Material provided Block Start
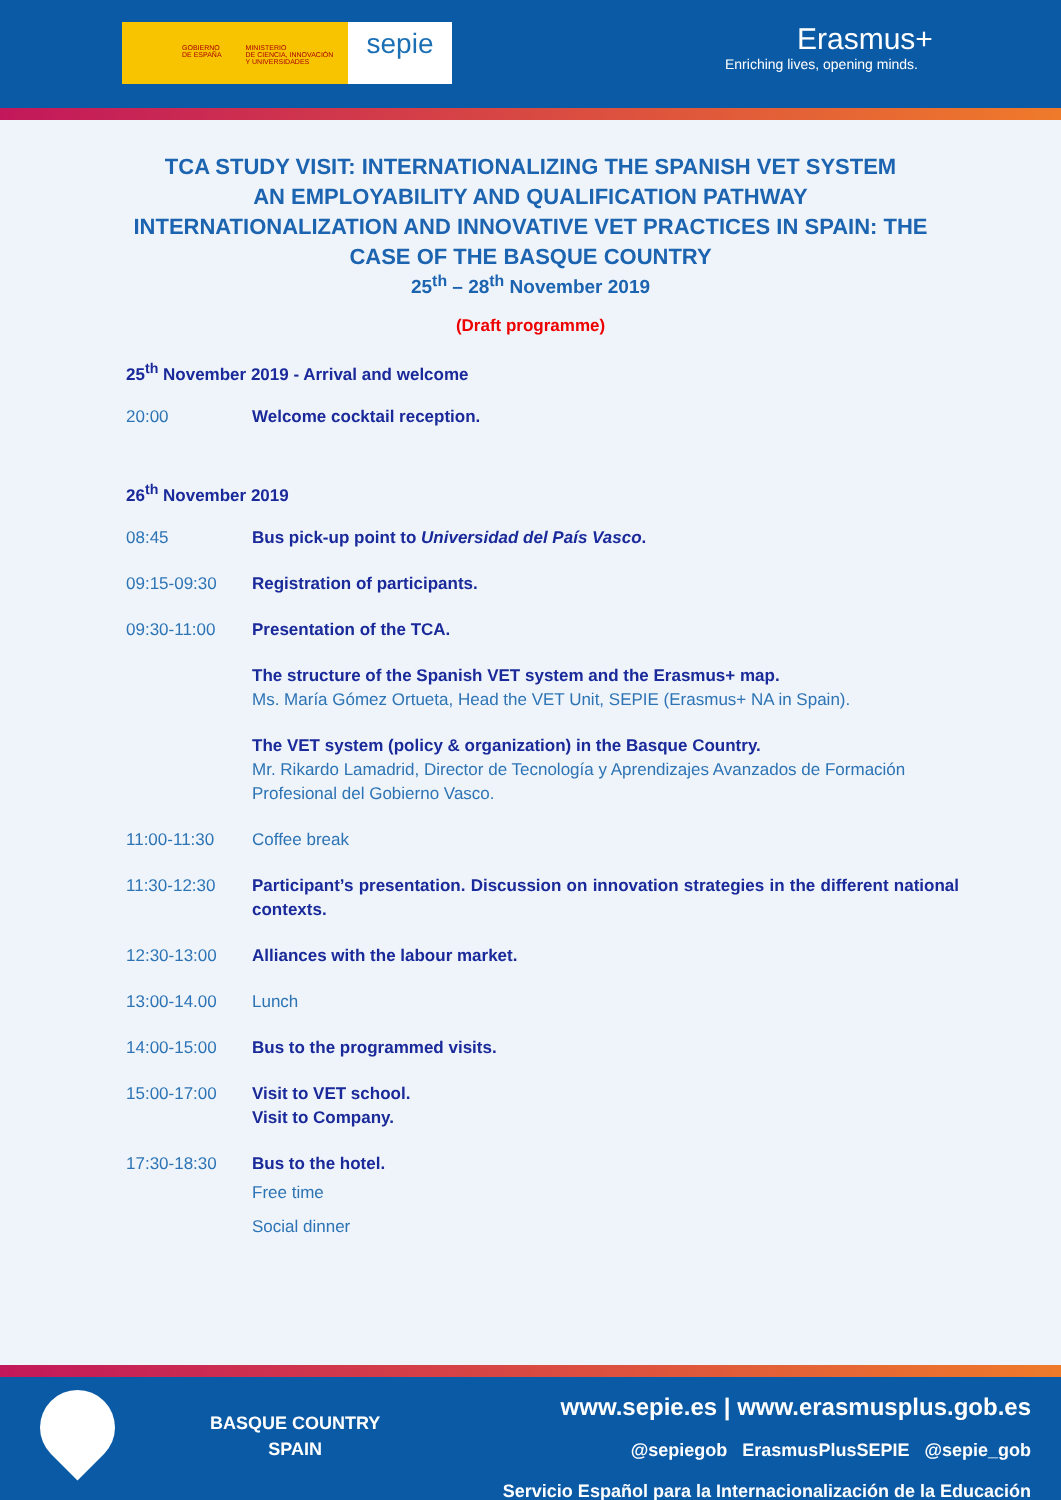GOBIERNO
DE ESPAÑA MINISTERIO
DE CIENCIA, INNOVACIÓN
Y UNIVERSIDADES
sepie
Erasmus+
Enriching lives, opening minds.
TCA STUDY VISIT: INTERNATIONALIZING THE SPANISH VET SYSTEM
AN EMPLOYABILITY AND QUALIFICATION PATHWAY
INTERNATIONALIZATION AND INNOVATIVE VET PRACTICES IN SPAIN: THE CASE OF THE BASQUE COUNTRY
25<sup>th</sup> – 28<sup>th</sup> November 2019
(Draft programme)
25<sup>th</sup> November 2019 - Arrival and welcome
| 20:00 | Welcome cocktail reception. |
26<sup>th</sup> November 2019
| 08:45 | Bus pick-up point to Universidad del País Vasco . |
| 09:15-09:30 | Registration of participants. |
| 09:30-11:00 | Presentation of the TCA. |
| | The structure of the Spanish VET system and the Erasmus+ map. Ms. María Gómez Ortueta, Head the VET Unit, SEPIE (Erasmus+ NA in Spain). |
| | The VET system (policy & organization) in the Basque Country. Mr. Rikardo Lamadrid, Director de Tecnología y Aprendizajes Avanzados de Formación Profesional del Gobierno Vasco. |
| 11:00-11:30 | Coffee break |
| 11:30-12:30 | Participant’s presentation. Discussion on innovation strategies in the different national contexts. |
| 12:30-13:00 | Alliances with the labour market. |
| 13:00-14.00 | Lunch |
| 14:00-15:00 | Bus to the programmed visits. |
| 15:00-17:00 | Visit to VET school. Visit to Company. |
| 17:30-18:30 | Bus to the hotel. Free time Social dinner |
BASQUE COUNTRY
SPAIN
www.sepie.es | www.erasmusplus.gob.es
@sepiegob ErasmusPlusSEPIE @sepie_gob
Servicio Español para la Internacionalización de la Educación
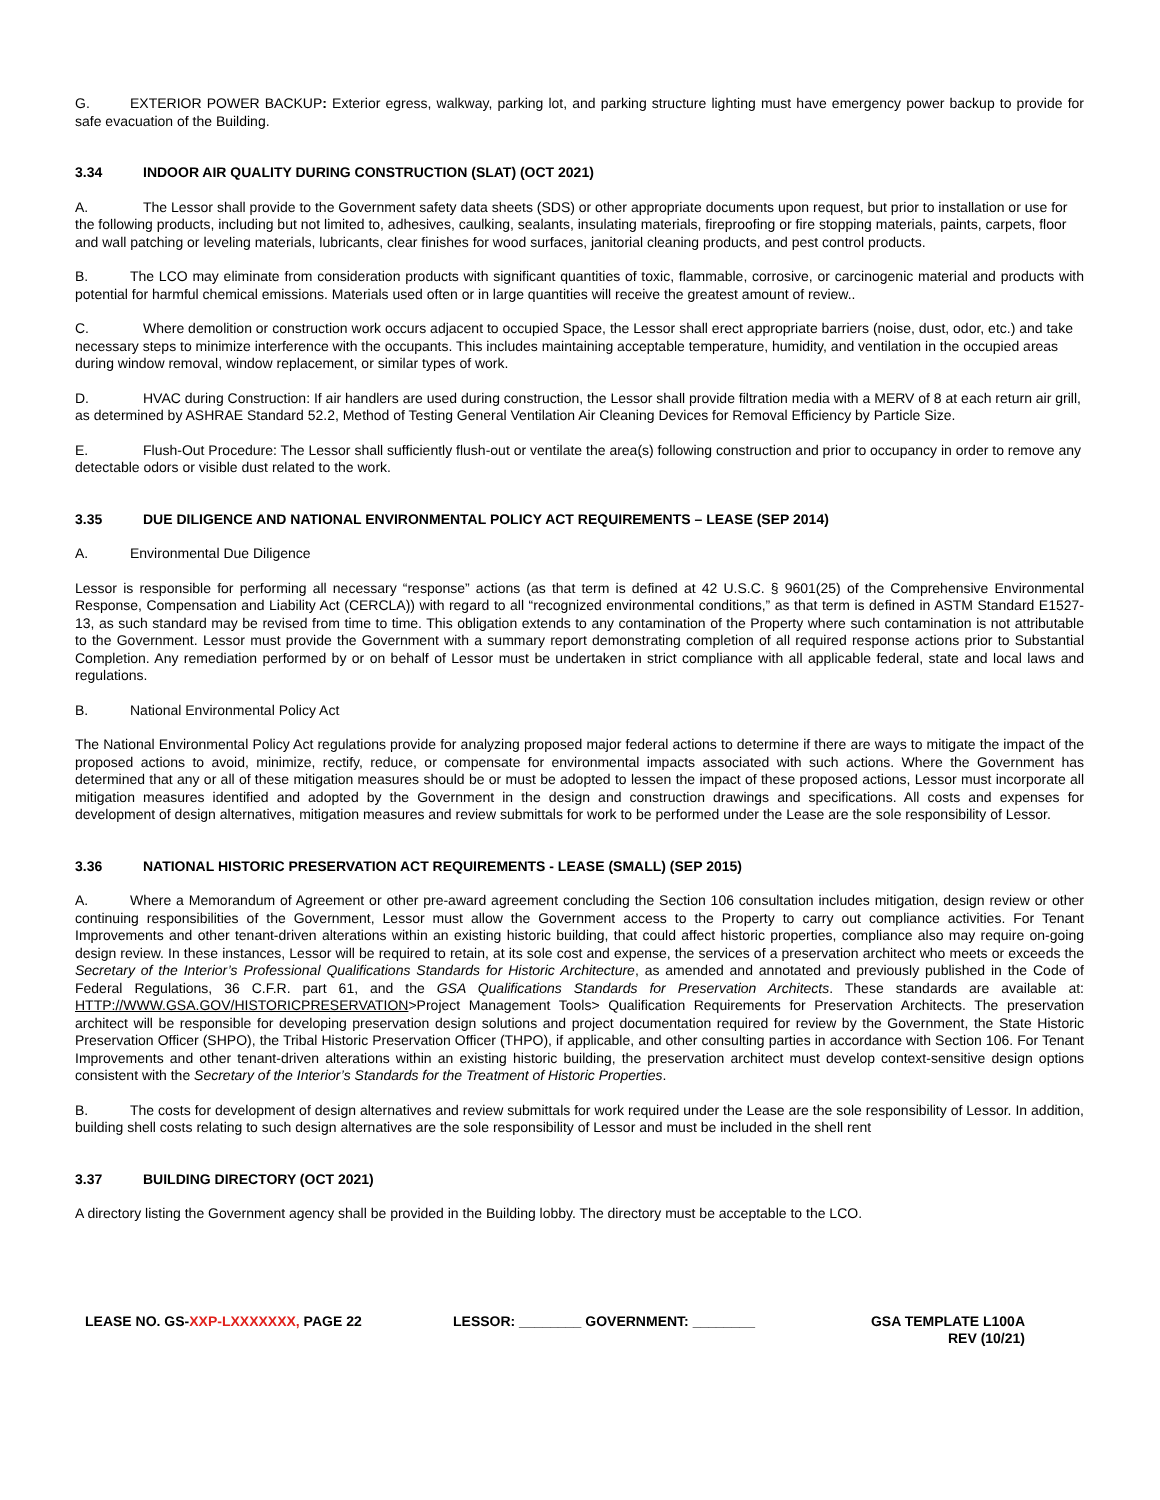G. EXTERIOR POWER BACKUP: Exterior egress, walkway, parking lot, and parking structure lighting must have emergency power backup to provide for safe evacuation of the Building.
3.34 INDOOR AIR QUALITY DURING CONSTRUCTION (SLAT) (OCT 2021)
A. The Lessor shall provide to the Government safety data sheets (SDS) or other appropriate documents upon request, but prior to installation or use for the following products, including but not limited to, adhesives, caulking, sealants, insulating materials, fireproofing or fire stopping materials, paints, carpets, floor and wall patching or leveling materials, lubricants, clear finishes for wood surfaces, janitorial cleaning products, and pest control products.
B. The LCO may eliminate from consideration products with significant quantities of toxic, flammable, corrosive, or carcinogenic material and products with potential for harmful chemical emissions. Materials used often or in large quantities will receive the greatest amount of review..
C. Where demolition or construction work occurs adjacent to occupied Space, the Lessor shall erect appropriate barriers (noise, dust, odor, etc.) and take necessary steps to minimize interference with the occupants. This includes maintaining acceptable temperature, humidity, and ventilation in the occupied areas during window removal, window replacement, or similar types of work.
D. HVAC during Construction: If air handlers are used during construction, the Lessor shall provide filtration media with a MERV of 8 at each return air grill, as determined by ASHRAE Standard 52.2, Method of Testing General Ventilation Air Cleaning Devices for Removal Efficiency by Particle Size.
E. Flush-Out Procedure: The Lessor shall sufficiently flush-out or ventilate the area(s) following construction and prior to occupancy in order to remove any detectable odors or visible dust related to the work.
3.35 DUE DILIGENCE AND NATIONAL ENVIRONMENTAL POLICY ACT REQUIREMENTS – LEASE (SEP 2014)
A. Environmental Due Diligence
Lessor is responsible for performing all necessary “response” actions (as that term is defined at 42 U.S.C. § 9601(25) of the Comprehensive Environmental Response, Compensation and Liability Act (CERCLA)) with regard to all “recognized environmental conditions,” as that term is defined in ASTM Standard E1527-13, as such standard may be revised from time to time. This obligation extends to any contamination of the Property where such contamination is not attributable to the Government. Lessor must provide the Government with a summary report demonstrating completion of all required response actions prior to Substantial Completion. Any remediation performed by or on behalf of Lessor must be undertaken in strict compliance with all applicable federal, state and local laws and regulations.
B. National Environmental Policy Act
The National Environmental Policy Act regulations provide for analyzing proposed major federal actions to determine if there are ways to mitigate the impact of the proposed actions to avoid, minimize, rectify, reduce, or compensate for environmental impacts associated with such actions. Where the Government has determined that any or all of these mitigation measures should be or must be adopted to lessen the impact of these proposed actions, Lessor must incorporate all mitigation measures identified and adopted by the Government in the design and construction drawings and specifications. All costs and expenses for development of design alternatives, mitigation measures and review submittals for work to be performed under the Lease are the sole responsibility of Lessor.
3.36 NATIONAL HISTORIC PRESERVATION ACT REQUIREMENTS - LEASE (SMALL) (SEP 2015)
A. Where a Memorandum of Agreement or other pre-award agreement concluding the Section 106 consultation includes mitigation, design review or other continuing responsibilities of the Government, Lessor must allow the Government access to the Property to carry out compliance activities. For Tenant Improvements and other tenant-driven alterations within an existing historic building, that could affect historic properties, compliance also may require on-going design review. In these instances, Lessor will be required to retain, at its sole cost and expense, the services of a preservation architect who meets or exceeds the Secretary of the Interior’s Professional Qualifications Standards for Historic Architecture, as amended and annotated and previously published in the Code of Federal Regulations, 36 C.F.R. part 61, and the GSA Qualifications Standards for Preservation Architects. These standards are available at: HTTP://WWW.GSA.GOV/HISTORICPRESERVATION>Project Management Tools> Qualification Requirements for Preservation Architects. The preservation architect will be responsible for developing preservation design solutions and project documentation required for review by the Government, the State Historic Preservation Officer (SHPO), the Tribal Historic Preservation Officer (THPO), if applicable, and other consulting parties in accordance with Section 106. For Tenant Improvements and other tenant-driven alterations within an existing historic building, the preservation architect must develop context-sensitive design options consistent with the Secretary of the Interior’s Standards for the Treatment of Historic Properties.
B. The costs for development of design alternatives and review submittals for work required under the Lease are the sole responsibility of Lessor. In addition, building shell costs relating to such design alternatives are the sole responsibility of Lessor and must be included in the shell rent
3.37 BUILDING DIRECTORY (OCT 2021)
A directory listing the Government agency shall be provided in the Building lobby. The directory must be acceptable to the LCO.
LEASE NO. GS-XXP-LXXXXXXX, PAGE 22 LESSOR: ________ GOVERNMENT: ________ GSA TEMPLATE L100A
REV (10/21)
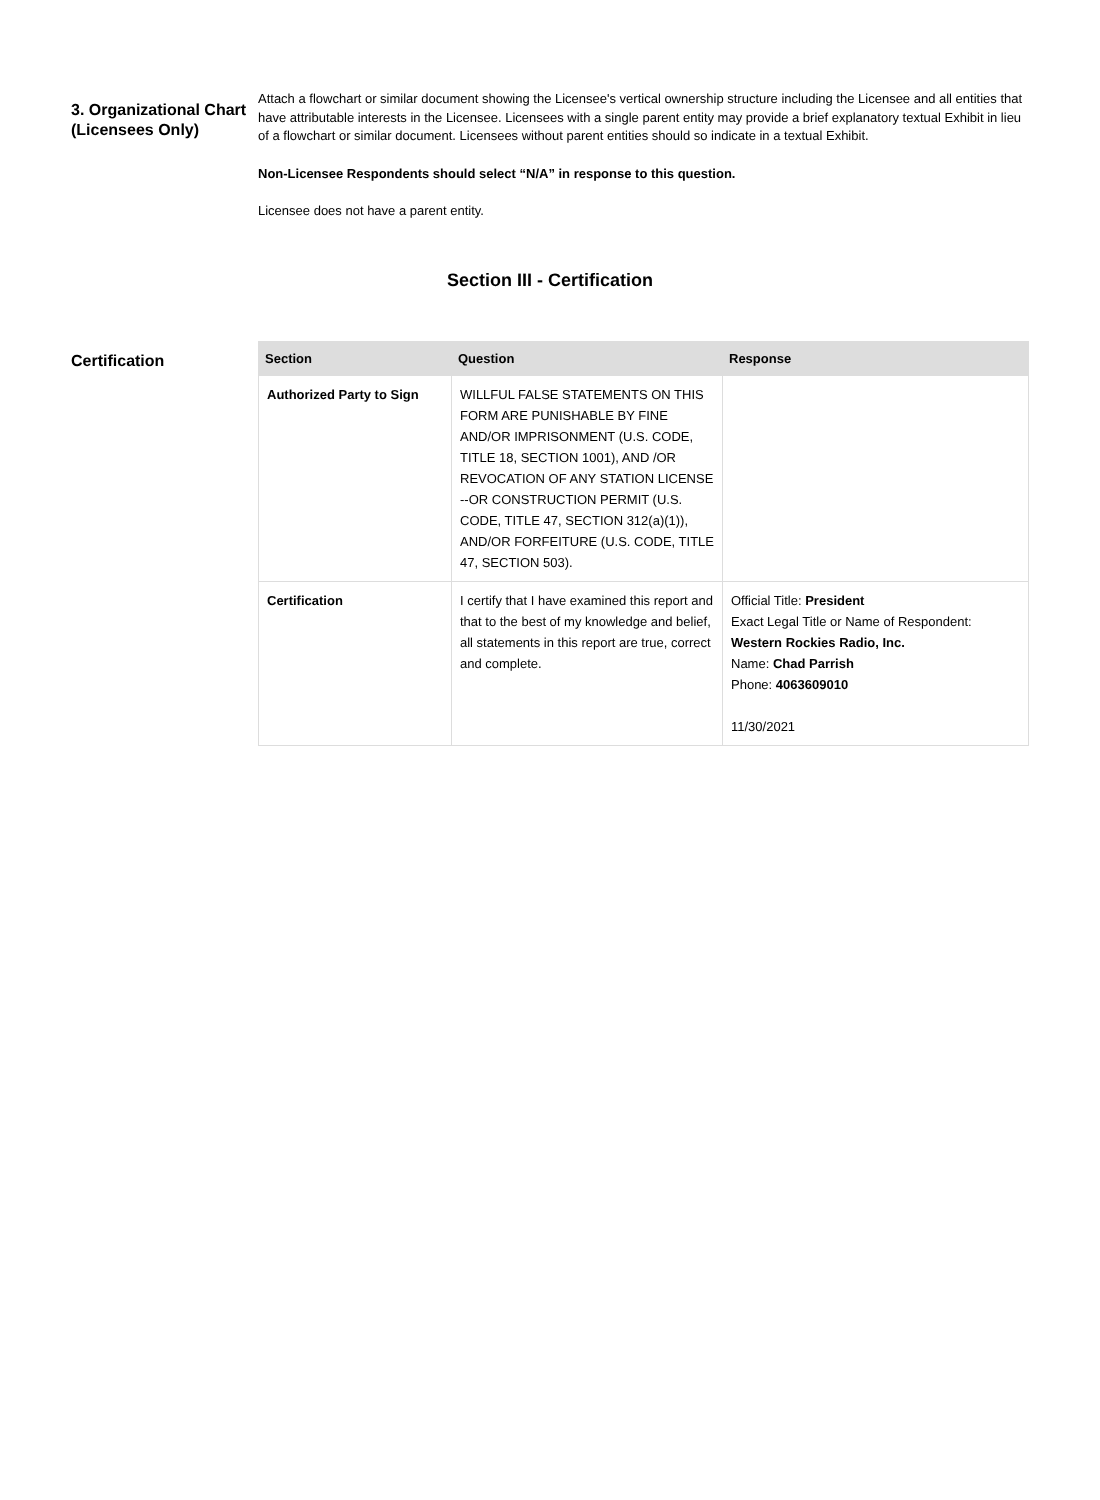3. Organizational Chart (Licensees Only)
Attach a flowchart or similar document showing the Licensee's vertical ownership structure including the Licensee and all entities that have attributable interests in the Licensee. Licensees with a single parent entity may provide a brief explanatory textual Exhibit in lieu of a flowchart or similar document. Licensees without parent entities should so indicate in a textual Exhibit.
Non-Licensee Respondents should select “N/A” in response to this question.
Licensee does not have a parent entity.
Section III - Certification
Certification
| Section | Question | Response |
| --- | --- | --- |
| Authorized Party to Sign | WILLFUL FALSE STATEMENTS ON THIS FORM ARE PUNISHABLE BY FINE AND/OR IMPRISONMENT (U.S. CODE, TITLE 18, SECTION 1001), AND /OR REVOCATION OF ANY STATION LICENSE --OR CONSTRUCTION PERMIT (U.S. CODE, TITLE 47, SECTION 312(a)(1)), AND/OR FORFEITURE (U.S. CODE, TITLE 47, SECTION 503). | |
| Certification | I certify that I have examined this report and that to the best of my knowledge and belief, all statements in this report are true, correct and complete. | Official Title: President Exact Legal Title or Name of Respondent: Western Rockies Radio, Inc. Name: Chad Parrish Phone: 4063609010 11/30/2021 |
Material provided Block End
Transcribe exactly, with no pictures, the lines running from the first line of the material through the line holding "3.34 INDOOR AIR".

GOBIERNO
DE ESPAÑA MINISTERIO
DE CIENCIA, INNOVACIÓN
Y UNIVERSIDADES
sepie
Erasmus+
Enriching lives, opening minds.
TCA STUDY VISIT: INTERNATIONALIZING THE SPANISH VET SYSTEM
AN EMPLOYABILITY AND QUALIFICATION PATHWAY
INTERNATIONALIZATION AND INNOVATIVE VET PRACTICES IN SPAIN: THE CASE OF THE BASQUE COUNTRY
25<sup>th</sup> – 28<sup>th</sup> November 2019
(Draft programme)
25<sup>th</sup> November 2019 - Arrival and welcome
| 20:00 | Welcome cocktail reception. |
26<sup>th</sup> November 2019
| 08:45 | Bus pick-up point to Universidad del País Vasco . |
| 09:15-09:30 | Registration of participants. |
| 09:30-11:00 | Presentation of the TCA. |
| | The structure of the Spanish VET system and the Erasmus+ map. Ms. María Gómez Ortueta, Head the VET Unit, SEPIE (Erasmus+ NA in Spain). |
| | The VET system (policy & organization) in the Basque Country. Mr. Rikardo Lamadrid, Director de Tecnología y Aprendizajes Avanzados de Formación Profesional del Gobierno Vasco. |
| 11:00-11:30 | Coffee break |
| 11:30-12:30 | Participant’s presentation. Discussion on innovation strategies in the different national contexts. |
| 12:30-13:00 | Alliances with the labour market. |
| 13:00-14.00 | Lunch |
| 14:00-15:00 | Bus to the programmed visits. |
| 15:00-17:00 | Visit to VET school. Visit to Company. |
| 17:30-18:30 | Bus to the hotel. Free time Social dinner |
BASQUE COUNTRY
SPAIN
www.sepie.es | www.erasmusplus.gob.es
@sepiegob ErasmusPlusSEPIE @sepie_gob
Servicio Español para la Internacionalización de la Educación
G. EXTERIOR POWER BACKUP: Exterior egress, walkway, parking lot, and parking structure lighting must have emergency power backup to provide for safe evacuation of the Building.
3.34 INDOOR AIR QUALITY DURING CONSTRUCTION (SLAT) (OCT 2021)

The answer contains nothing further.